EXERCISE -> Copy out the data lines word for word, beginning with the line containing "scientific name: Pimenta" and ending with the line containing "genus: Myosotis", both included.

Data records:
>> Start

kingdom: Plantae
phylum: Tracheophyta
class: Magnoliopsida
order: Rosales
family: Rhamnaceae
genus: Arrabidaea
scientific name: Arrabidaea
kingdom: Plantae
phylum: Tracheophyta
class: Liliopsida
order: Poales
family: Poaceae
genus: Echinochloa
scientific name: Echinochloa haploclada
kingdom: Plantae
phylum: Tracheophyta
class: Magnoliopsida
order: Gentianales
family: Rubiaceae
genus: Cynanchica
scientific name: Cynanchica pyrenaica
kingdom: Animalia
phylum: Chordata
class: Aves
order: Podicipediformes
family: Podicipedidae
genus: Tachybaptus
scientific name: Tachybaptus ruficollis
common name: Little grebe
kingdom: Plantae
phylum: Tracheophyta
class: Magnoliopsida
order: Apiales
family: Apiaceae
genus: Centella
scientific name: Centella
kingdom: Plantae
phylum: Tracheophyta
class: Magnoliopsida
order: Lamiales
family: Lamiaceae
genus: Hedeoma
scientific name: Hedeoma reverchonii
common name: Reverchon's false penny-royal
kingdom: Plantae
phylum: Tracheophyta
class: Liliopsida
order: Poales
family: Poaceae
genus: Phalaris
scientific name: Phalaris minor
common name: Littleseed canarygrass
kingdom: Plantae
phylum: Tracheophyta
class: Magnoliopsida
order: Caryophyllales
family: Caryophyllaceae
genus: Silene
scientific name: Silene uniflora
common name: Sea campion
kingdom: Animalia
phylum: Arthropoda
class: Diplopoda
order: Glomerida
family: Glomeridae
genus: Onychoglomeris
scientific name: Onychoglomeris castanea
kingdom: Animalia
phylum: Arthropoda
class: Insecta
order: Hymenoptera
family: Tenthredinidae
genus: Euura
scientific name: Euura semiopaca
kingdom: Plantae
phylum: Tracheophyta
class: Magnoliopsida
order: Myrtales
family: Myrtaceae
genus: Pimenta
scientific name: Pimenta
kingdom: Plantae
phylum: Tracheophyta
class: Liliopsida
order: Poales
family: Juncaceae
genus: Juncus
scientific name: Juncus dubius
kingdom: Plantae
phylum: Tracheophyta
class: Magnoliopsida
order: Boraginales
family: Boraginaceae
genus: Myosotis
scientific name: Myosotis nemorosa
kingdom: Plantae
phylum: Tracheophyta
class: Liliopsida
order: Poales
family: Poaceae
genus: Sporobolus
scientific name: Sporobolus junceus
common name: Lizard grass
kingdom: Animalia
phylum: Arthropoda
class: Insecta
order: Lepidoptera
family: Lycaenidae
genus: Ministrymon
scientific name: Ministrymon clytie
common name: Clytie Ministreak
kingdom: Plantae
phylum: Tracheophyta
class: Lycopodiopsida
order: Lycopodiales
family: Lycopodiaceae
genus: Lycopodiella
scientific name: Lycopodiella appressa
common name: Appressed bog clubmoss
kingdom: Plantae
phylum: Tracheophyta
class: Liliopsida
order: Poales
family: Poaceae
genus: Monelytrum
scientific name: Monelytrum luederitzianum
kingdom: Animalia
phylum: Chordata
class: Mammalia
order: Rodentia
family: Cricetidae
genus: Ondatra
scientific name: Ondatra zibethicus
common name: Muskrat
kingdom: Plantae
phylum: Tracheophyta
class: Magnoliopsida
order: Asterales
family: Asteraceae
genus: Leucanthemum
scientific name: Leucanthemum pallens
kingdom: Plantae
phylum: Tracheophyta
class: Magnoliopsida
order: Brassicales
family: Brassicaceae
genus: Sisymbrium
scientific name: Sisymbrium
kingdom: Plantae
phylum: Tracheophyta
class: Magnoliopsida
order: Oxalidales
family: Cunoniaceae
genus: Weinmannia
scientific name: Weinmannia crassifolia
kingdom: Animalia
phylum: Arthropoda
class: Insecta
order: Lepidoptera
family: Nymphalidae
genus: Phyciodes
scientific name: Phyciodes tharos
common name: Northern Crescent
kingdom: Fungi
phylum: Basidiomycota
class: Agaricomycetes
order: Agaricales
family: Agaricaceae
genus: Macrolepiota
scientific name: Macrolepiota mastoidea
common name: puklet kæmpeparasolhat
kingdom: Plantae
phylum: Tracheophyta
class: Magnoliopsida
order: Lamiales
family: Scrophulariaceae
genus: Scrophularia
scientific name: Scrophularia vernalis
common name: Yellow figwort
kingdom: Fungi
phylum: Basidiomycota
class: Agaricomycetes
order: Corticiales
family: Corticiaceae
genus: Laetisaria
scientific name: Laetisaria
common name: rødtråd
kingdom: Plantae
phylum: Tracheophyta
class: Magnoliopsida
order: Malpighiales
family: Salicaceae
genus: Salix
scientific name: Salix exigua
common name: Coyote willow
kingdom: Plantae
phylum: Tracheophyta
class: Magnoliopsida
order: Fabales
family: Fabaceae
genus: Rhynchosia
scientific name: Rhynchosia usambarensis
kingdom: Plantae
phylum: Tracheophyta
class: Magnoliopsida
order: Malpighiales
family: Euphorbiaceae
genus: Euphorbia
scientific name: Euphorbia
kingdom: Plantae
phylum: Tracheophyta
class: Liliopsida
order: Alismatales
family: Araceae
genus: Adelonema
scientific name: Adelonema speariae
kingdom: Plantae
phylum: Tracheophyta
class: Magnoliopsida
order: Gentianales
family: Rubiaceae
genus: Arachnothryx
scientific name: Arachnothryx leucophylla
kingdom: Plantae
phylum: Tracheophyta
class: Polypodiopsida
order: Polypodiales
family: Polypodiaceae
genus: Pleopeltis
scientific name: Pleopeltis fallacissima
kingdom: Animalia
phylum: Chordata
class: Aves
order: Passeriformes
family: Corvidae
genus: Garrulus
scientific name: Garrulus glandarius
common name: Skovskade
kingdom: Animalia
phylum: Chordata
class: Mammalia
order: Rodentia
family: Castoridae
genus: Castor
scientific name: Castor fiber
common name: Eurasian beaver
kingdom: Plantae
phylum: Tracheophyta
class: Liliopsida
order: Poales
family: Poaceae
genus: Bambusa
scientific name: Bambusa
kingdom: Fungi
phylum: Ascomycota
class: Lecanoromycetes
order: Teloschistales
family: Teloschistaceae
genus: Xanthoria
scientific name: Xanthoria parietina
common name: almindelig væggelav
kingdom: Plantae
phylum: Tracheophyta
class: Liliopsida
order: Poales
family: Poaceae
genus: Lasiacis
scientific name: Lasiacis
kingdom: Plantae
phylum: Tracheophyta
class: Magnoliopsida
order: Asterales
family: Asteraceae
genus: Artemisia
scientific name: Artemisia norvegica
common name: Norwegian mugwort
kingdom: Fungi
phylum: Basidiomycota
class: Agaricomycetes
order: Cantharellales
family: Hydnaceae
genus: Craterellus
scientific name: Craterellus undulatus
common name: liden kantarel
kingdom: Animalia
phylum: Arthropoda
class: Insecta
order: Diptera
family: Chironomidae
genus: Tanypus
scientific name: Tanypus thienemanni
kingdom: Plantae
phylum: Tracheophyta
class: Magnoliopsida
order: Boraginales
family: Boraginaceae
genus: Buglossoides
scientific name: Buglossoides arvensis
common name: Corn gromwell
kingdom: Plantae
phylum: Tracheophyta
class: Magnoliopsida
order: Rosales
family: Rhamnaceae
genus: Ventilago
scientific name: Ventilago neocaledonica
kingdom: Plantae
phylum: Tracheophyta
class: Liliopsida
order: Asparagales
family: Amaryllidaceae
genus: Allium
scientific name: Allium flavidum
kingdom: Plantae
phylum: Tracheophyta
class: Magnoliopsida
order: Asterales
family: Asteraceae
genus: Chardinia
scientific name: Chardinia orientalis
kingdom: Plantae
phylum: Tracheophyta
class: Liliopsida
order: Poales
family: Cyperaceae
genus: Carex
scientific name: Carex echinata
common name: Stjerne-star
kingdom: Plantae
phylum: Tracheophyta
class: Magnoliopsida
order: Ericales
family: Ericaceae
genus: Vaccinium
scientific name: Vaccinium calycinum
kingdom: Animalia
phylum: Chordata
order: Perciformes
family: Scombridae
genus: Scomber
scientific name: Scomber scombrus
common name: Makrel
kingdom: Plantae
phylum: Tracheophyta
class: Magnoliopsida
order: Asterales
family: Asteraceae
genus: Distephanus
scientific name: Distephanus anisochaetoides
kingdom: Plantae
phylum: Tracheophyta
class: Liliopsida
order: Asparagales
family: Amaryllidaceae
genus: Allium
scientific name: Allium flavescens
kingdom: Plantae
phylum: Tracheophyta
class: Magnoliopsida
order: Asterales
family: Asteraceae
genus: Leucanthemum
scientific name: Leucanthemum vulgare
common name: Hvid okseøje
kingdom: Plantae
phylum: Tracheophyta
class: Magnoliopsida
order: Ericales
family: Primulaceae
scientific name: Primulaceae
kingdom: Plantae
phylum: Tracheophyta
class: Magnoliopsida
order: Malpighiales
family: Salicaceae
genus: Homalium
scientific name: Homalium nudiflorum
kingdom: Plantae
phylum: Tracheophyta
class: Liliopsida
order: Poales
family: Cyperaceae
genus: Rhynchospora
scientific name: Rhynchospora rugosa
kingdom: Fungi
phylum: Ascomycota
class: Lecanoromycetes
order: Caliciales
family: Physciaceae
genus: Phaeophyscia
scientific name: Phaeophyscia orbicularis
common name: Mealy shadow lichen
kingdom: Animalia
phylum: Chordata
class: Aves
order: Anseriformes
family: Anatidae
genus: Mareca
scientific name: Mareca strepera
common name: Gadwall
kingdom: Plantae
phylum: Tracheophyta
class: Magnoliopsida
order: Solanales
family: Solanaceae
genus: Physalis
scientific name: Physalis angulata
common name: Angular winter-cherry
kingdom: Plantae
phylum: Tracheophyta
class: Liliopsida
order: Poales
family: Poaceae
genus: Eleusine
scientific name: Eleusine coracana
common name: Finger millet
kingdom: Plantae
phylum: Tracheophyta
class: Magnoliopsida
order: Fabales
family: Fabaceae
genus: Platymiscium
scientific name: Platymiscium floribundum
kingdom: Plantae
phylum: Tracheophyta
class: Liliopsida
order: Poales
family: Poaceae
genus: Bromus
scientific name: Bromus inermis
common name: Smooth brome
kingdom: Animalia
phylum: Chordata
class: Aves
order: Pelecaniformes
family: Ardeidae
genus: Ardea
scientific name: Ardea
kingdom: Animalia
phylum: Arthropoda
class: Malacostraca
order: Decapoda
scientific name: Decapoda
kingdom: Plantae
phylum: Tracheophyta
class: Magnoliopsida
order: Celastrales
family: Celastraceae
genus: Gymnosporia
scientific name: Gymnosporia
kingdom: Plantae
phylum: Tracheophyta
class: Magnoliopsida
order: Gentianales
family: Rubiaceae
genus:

>> End

ANSWER TO THE EXERCISE ->
scientific name: Pimenta
kingdom: Plantae
phylum: Tracheophyta
class: Liliopsida
order: Poales
family: Juncaceae
genus: Juncus
scientific name: Juncus dubius
kingdom: Plantae
phylum: Tracheophyta
class: Magnoliopsida
order: Boraginales
family: Boraginaceae
genus: Myosotis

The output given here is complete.